== Information shown
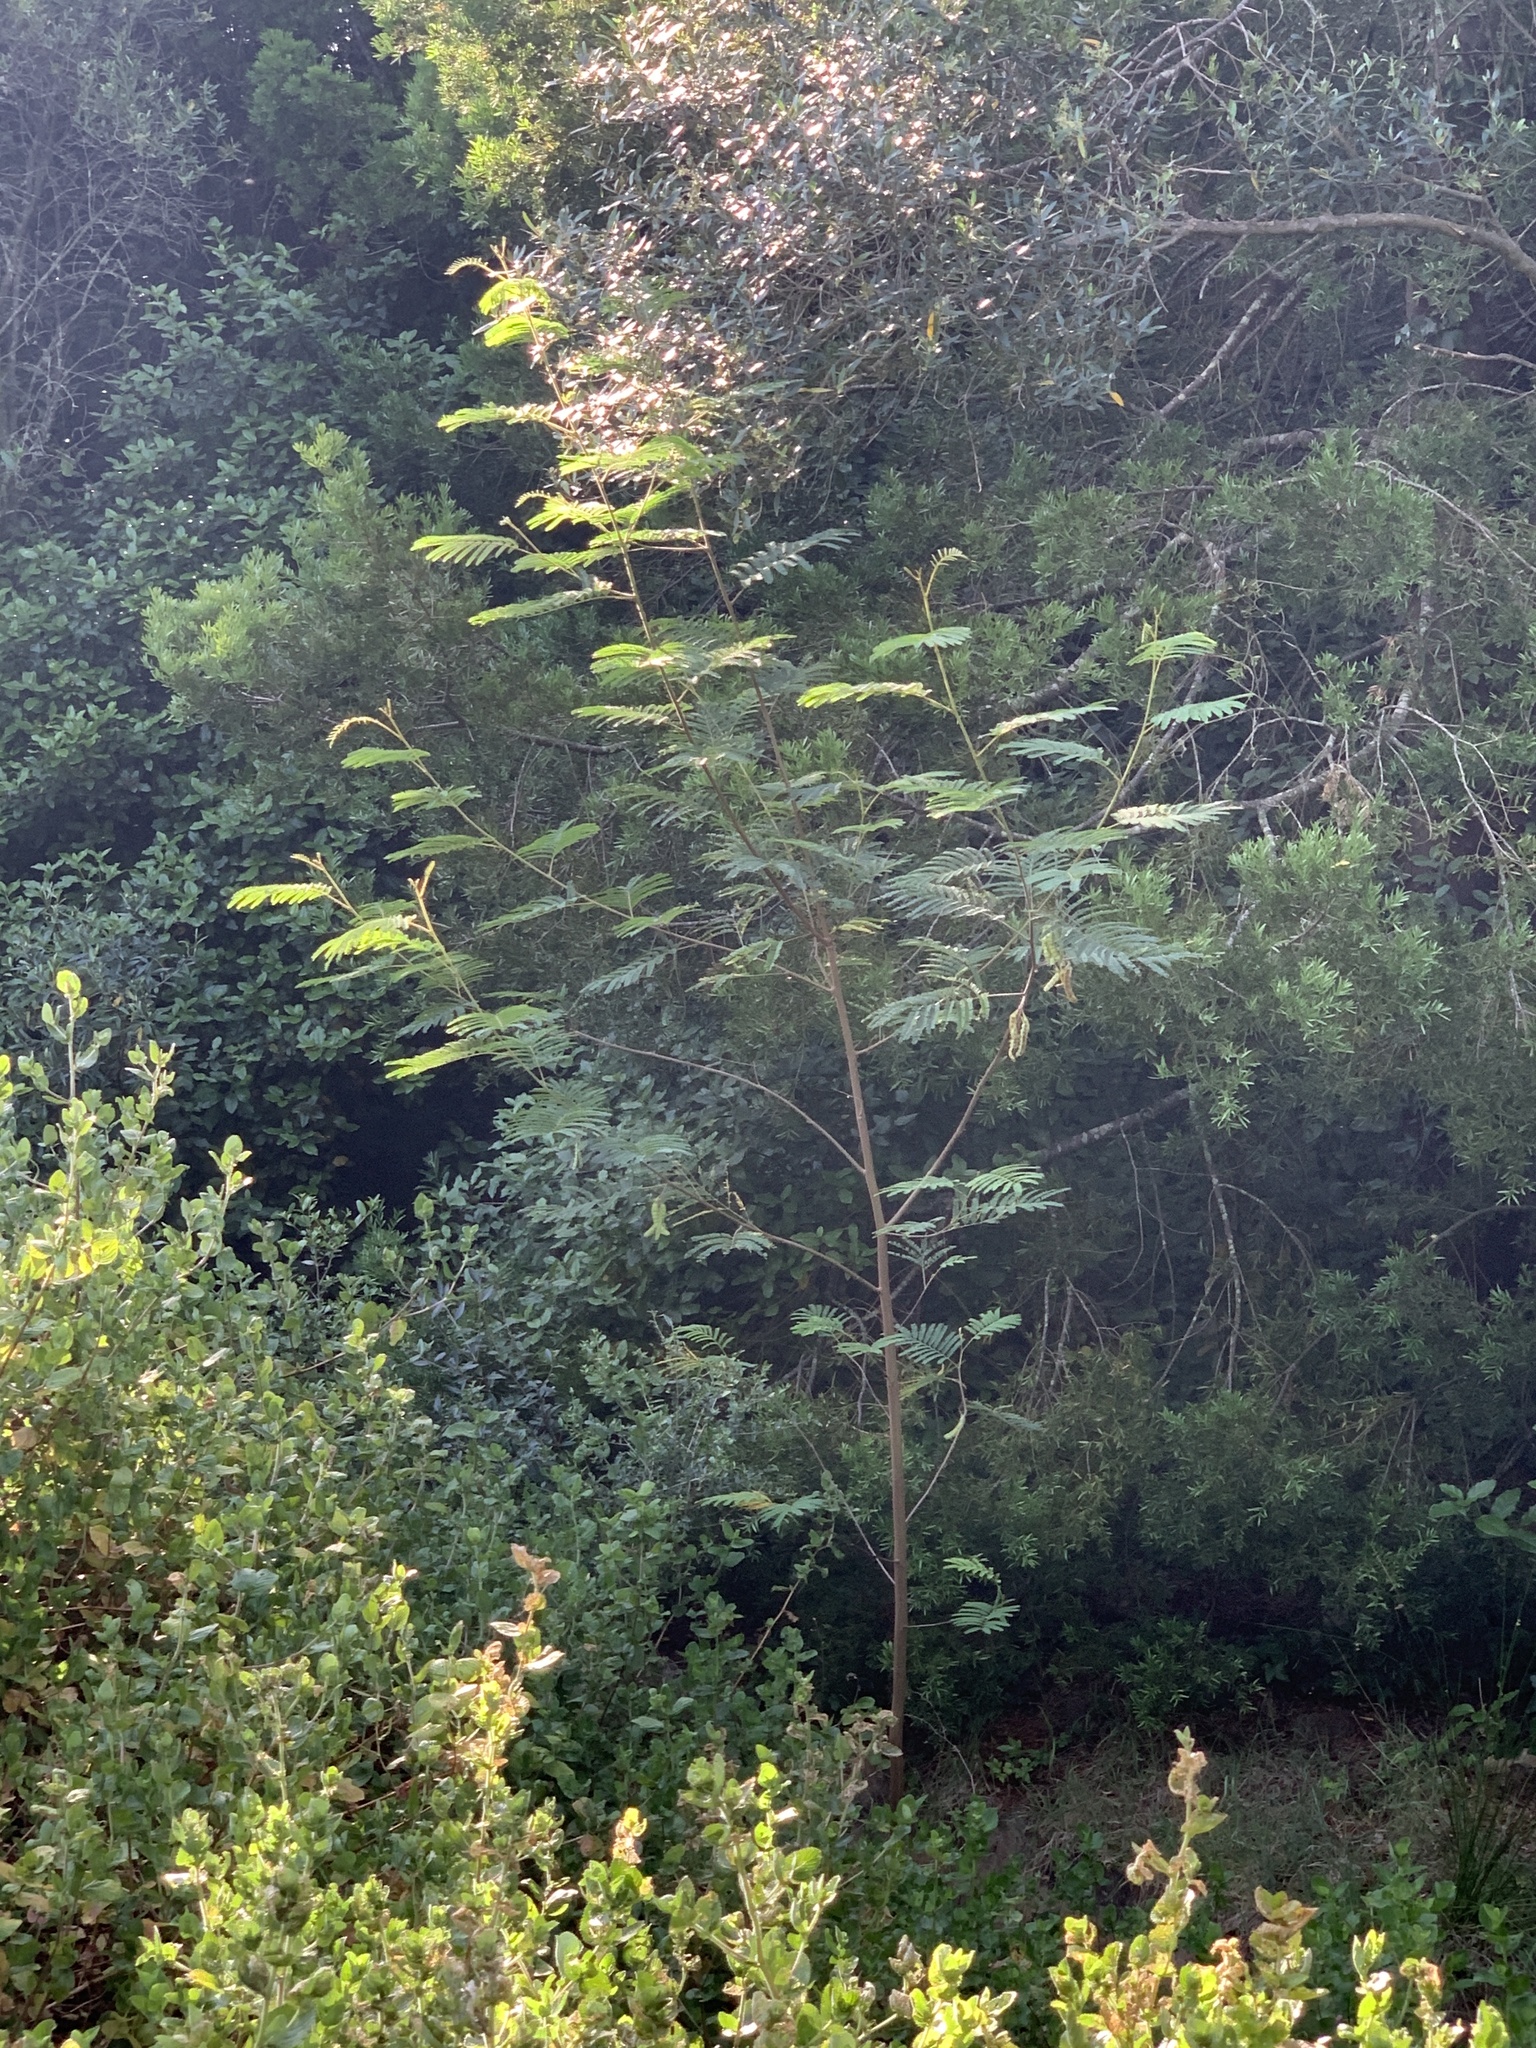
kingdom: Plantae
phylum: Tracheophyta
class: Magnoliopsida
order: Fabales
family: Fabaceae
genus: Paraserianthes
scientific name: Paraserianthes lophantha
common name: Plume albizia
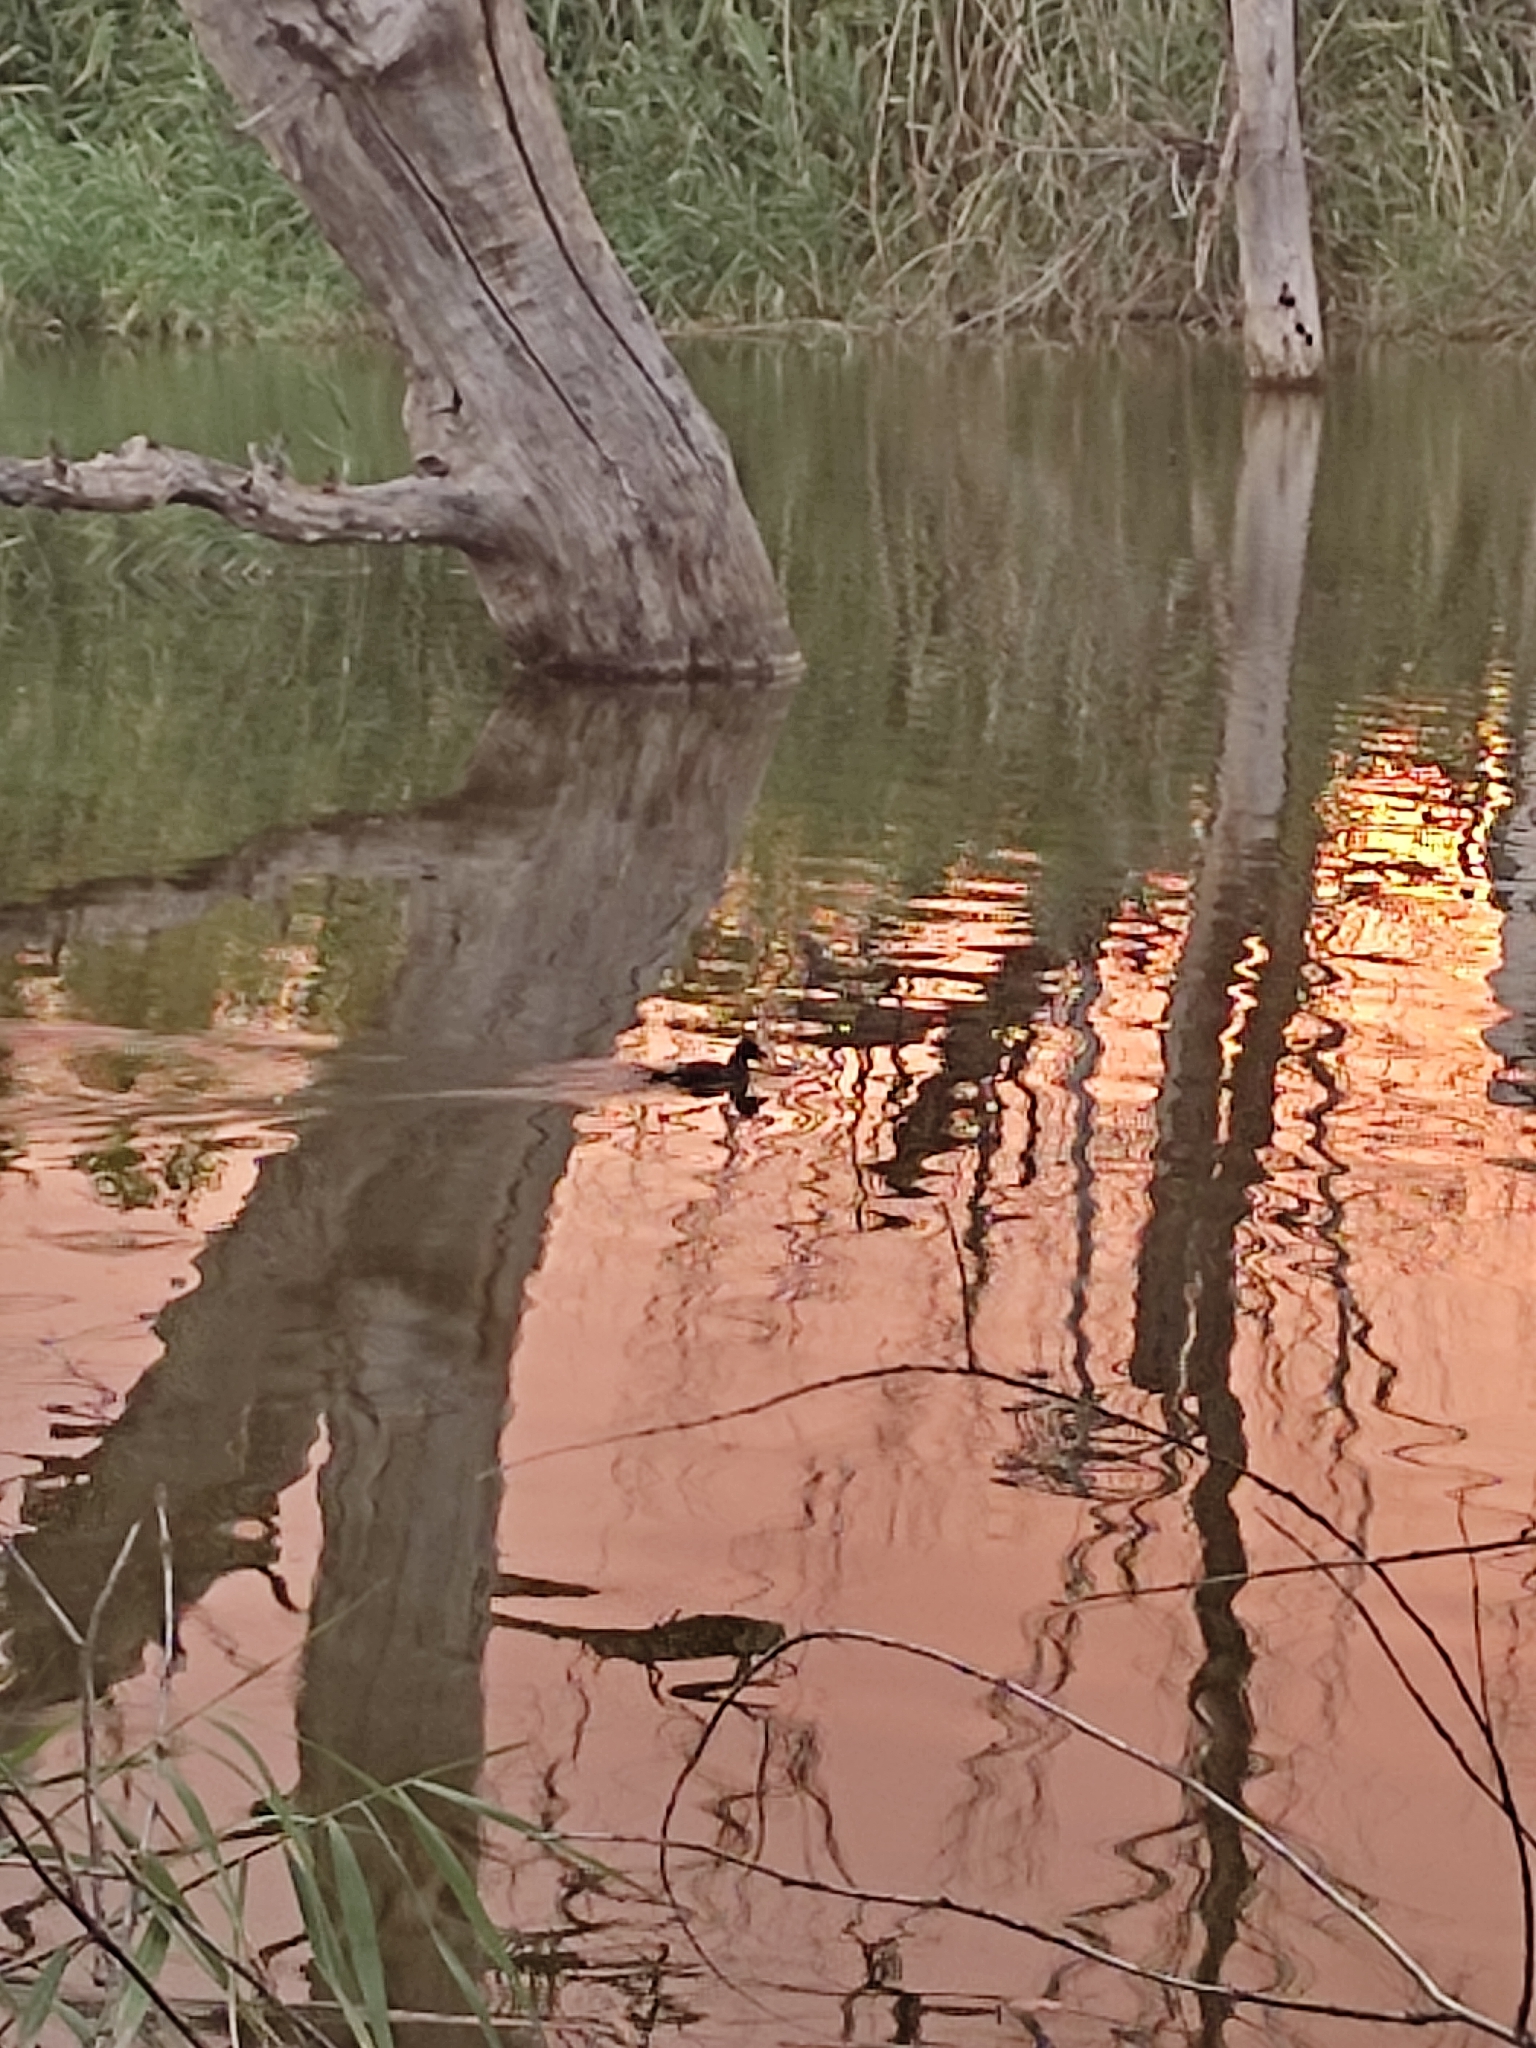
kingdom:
====
• [Goal of the exercise] Please turn every line of the records above into a Markdown table with the columns "Row" and "Entry," numbering each row and skipping blank lines. Leave the pictures out of the table.

• [Reply to the task]
| Row | Entry |
|---|---|
| 1 | kingdom: Plantae |
| 2 | phylum: Tracheophyta |
| 3 | class: Magnoliopsida |
| 4 | order: Fabales |
| 5 | family: Fabaceae |
| 6 | genus: Paraserianthes |
| 7 | scientific name: Paraserianthes lophantha |
| 8 | common name: Plume albizia |
| 9 | kingdom: |